FAA director defends ValuJet inspections


May 14, 1996
Web posted at: 1:45 p.m. EDT

From Correspondent Carl Rochelle

Washington (CNN) -- Federal Aviation Administration chief David Hinson defended his agency's handling of inspections of ValuJet airlines Tuesday before a Senate committee.

He said the FAA initiated a 120-day Special Emphasis Review of the airline February 22, because of ValuJet's explosive growth and because of four safety-related incidents in January and February of this year.

During the inspection period, Hinson said they also did a separate focused inspection during which 11 inspectors spent a week "fine tooth combing" the airline.

Hinson said nothing was found that would disqualify the airline, but there were areas that needed improving. He said ValuJet officials were cooperative.


Among the findings were a need for improved training in cockpit resource management, or training crews to work as a team. Hinson says ValuJet has an approved CRM training program in place. An intensified review will look at how well the program is working.

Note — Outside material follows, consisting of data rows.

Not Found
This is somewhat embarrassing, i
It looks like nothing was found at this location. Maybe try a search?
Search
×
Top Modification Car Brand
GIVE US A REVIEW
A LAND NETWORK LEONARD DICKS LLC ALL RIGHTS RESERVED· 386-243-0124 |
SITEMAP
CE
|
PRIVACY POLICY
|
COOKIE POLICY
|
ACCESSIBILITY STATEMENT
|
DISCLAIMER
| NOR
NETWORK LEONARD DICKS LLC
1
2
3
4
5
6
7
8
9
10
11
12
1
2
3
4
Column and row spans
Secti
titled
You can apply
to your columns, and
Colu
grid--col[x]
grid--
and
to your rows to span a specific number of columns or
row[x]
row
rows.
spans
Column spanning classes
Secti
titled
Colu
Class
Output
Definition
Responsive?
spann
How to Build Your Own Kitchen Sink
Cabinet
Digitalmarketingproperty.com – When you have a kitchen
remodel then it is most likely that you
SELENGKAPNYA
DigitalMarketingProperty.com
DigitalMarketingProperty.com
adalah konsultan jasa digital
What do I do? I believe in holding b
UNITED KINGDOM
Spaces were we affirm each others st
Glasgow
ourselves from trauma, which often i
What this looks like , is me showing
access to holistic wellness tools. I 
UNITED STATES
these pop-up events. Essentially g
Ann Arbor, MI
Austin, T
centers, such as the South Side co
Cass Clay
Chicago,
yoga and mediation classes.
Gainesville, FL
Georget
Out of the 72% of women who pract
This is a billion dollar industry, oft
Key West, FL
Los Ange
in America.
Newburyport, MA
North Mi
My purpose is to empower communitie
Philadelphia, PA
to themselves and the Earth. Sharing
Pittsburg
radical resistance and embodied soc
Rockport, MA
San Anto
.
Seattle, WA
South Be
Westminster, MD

That review also will evaluate the practice of using outside contractors to perform many maintenance functions. The contract maintenance will be checked for "quality assurance" as will maintenance performed by ValuJet employees.

A March 15 memo prepared by the FAA's Atlanta office for National Transportation Safety Board officials indicated there were several safety problems with ValuJet that were causing concern. ValuJet is based in Atlanta.

Among the problems were the experience levels of new ValuJet pilots. Hinson said FAA personnel determined that because many of the pilots hired by ValuJet were former Eastern Airlines pilots with considerable experience, some new hires appeared relatively inexperienced.

Hinson said all ValuJet pilots meet FAA requirements and pointed out that both the pilot and copilot of the DC-9 that crashed had substantial flight experience.

Other concerns mentioned were changes in key management personnel, dispatch procedures and the four safety incidents.

Hinson said since the memo was written, ValuJet had taken a number of steps. Those include replacing management personnel, hiring more auditors in the maintenance program and setting up two maintenance technical teams, one in Atlanta and a second at Dulles International Airport.

Hinson said the airline also had hired an experienced senior flight dispatcher.